While retailers operating in the majority of channels now concede that the global economic downturn is having an effect on sales, internet-based companies remain conspicuous by their absence in terms of complaining about a drop off in sales.
In the US, two electronics specialists that have failed, CompUSA and Circuit City, have seen their brands survive on the internet, underlining how the internet is increasingly becoming a home for famous brands that have seen their brick-and-mortar stores fail.
Ultimately, therefore, can the internet channel continue to grow in the face of the current economic difficulties?
Internet retailing still expected to advance in 2009
While red pens have been taken to many of the forecasts made before Lehman Brothers collapsed and took the banking crisis global, internet retailing is expected to be one of the least affected channels.
While grocery retailing is expected to show minimal growth in value sales in 2009 and 2010 and the non-grocery channel could shrink before showing a small increase in 2010, non-store retailing overall is likely to grow by between 3.5% and 4.5% in both years, with internet retailing playing a big part in the channel's continued health.
Growth expected to rise …
In 2009 sales growth in internet retailing is likely to be driven by similar trends seen in recent years: convenience, competitive pricing and consumers' ability to compare prices across a number of channels. With pricing becoming an increasingly important factor in consumers' buying decisions, so the channel should benefit.

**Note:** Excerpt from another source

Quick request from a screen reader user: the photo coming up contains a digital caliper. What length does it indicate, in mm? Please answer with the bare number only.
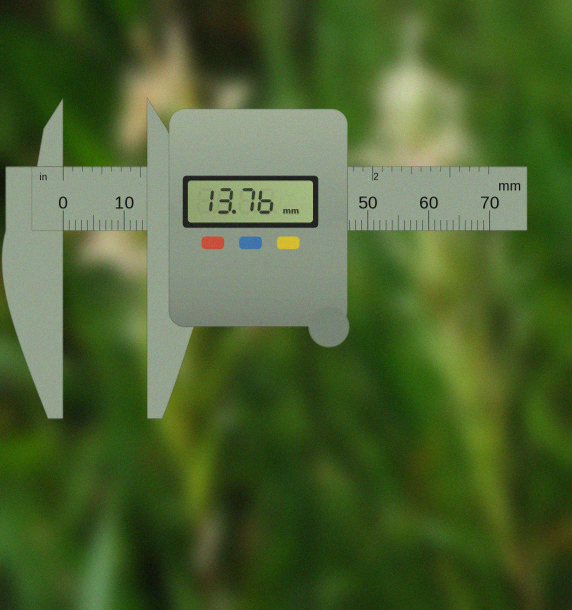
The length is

The notion of convenience is increasingly being linked by consumers with the idea of saving money, not only in terms of lower prices, but also in not paying for the petrol to get to the store. In the UK, growth in internet retailing in 2009 is expected to be driven by consumers outside the country's largest cities, with people benefiting from the low cost of delivery being offered by retailers.
In established markets, like the UK and US, large-scale e-commerce and multi-channel retailers are likely to leverage their buying power in an attempt to undercut prices available at competitors. In the UK, Tesco and Asda have both pushed into the on-line environment in a big way, promoting their non-grocery product ranges.
Utilising the purchasing power inherent in their group companies (Asda is owned by Wal-Mart), they have both been able to price goods so aggressively that they are able to compete with established large-scale, non-grocery retailers like Home Retail-owned Argos.
This point becomes increasingly important as large-scale companies utilise their marketing budgets to promote their e-commerce sites and offer money-off promotions and discounted delivery charges as a way to tempt consumers on-line.
In the US, searches for on-line coupons have more than doubled since the beginning of the recession in the country, with on-line aggregators bringing together the best deals for consumers looking for an easy way to garner the best prices.
In a similar way, price comparison websites have seen strong growth during 2009. These sites enable consumers to evaluate pricing across a number of companies, thus providing shoppers with a greater level of pricing transparency.
As consumers look to save money, these sites are enabling them to do so, while also forcing retailers to compete evermore on price.
Ultimately, these trends should support the continued growth of internet retailing as a channel even after the economic downturn has passed. Consumers who use the channel become accustomed to it and have faith that it works, which leads many to use it more often.
Therefore, the downturn may ultimately prove beneficial to internet retailing as consumers are being driven towards the channel at the moment in an attempt to save money, with many of these likely to remain internet shoppers even when conditions improve.
… but so is the competition
As these various factors intertwine to the benefit of consumers, the level of on-line competition rises and swings in favour of the larger multi-channel retailers and pure e-commerce companies.
These businesses are invariably able to offer the best prices, while they are also able to ally this to a higher level of marketing and on-line advertising that places their brands in front of consumers on a more regular basis.
The increasing transparency of pricing for shoppers also means that they are able to take control of the purchasing process like never before, enabling them to remove a large number of retailers very simply without having to put in much effort. As the economic downturn lasts longer so these points will grow in importance and increasingly favour these companies.
While much attention is likely to fall initially on multi-channel retailers leveraging their brick-and-mortar stores to drive on-line growth, the downturn may also favour pure e-commerce companies which will become better able to compete more effectively with the mid-market brick-and-mortar retailers which do not have the same purchasing power or have considerably higher overheads.
In these examples, the pure e-commerce companies will be able to compete aggressively on price, undercutting mid-market retailers or causing them the pain of competing, but shrinking their margins as a result.
Some also suggest that brick-and-mortar retailers' decision to cut back on staffing levels provides internet retailers with an opportunity to show that they can offer service that is as good or maybe even better than their store-based counterparts.
Longer-term picture looks favourable for the internet channel
If consumption patterns are changed by the present economic downturn, with people shying away from mass consumerism, underpinned by debt, then the internet channel could be one of the longer- term beneficiaries of the difficulties being felt.
If consumers continue with these their “economic downturn” buying habits once countries have returned to growth, the internet could support their attempts to check prices, save money and benefit from researching before making purchases. All these are items that play to internet retailing's strengths and are likely to underpin the channel's growth far beyond the present economic downturn.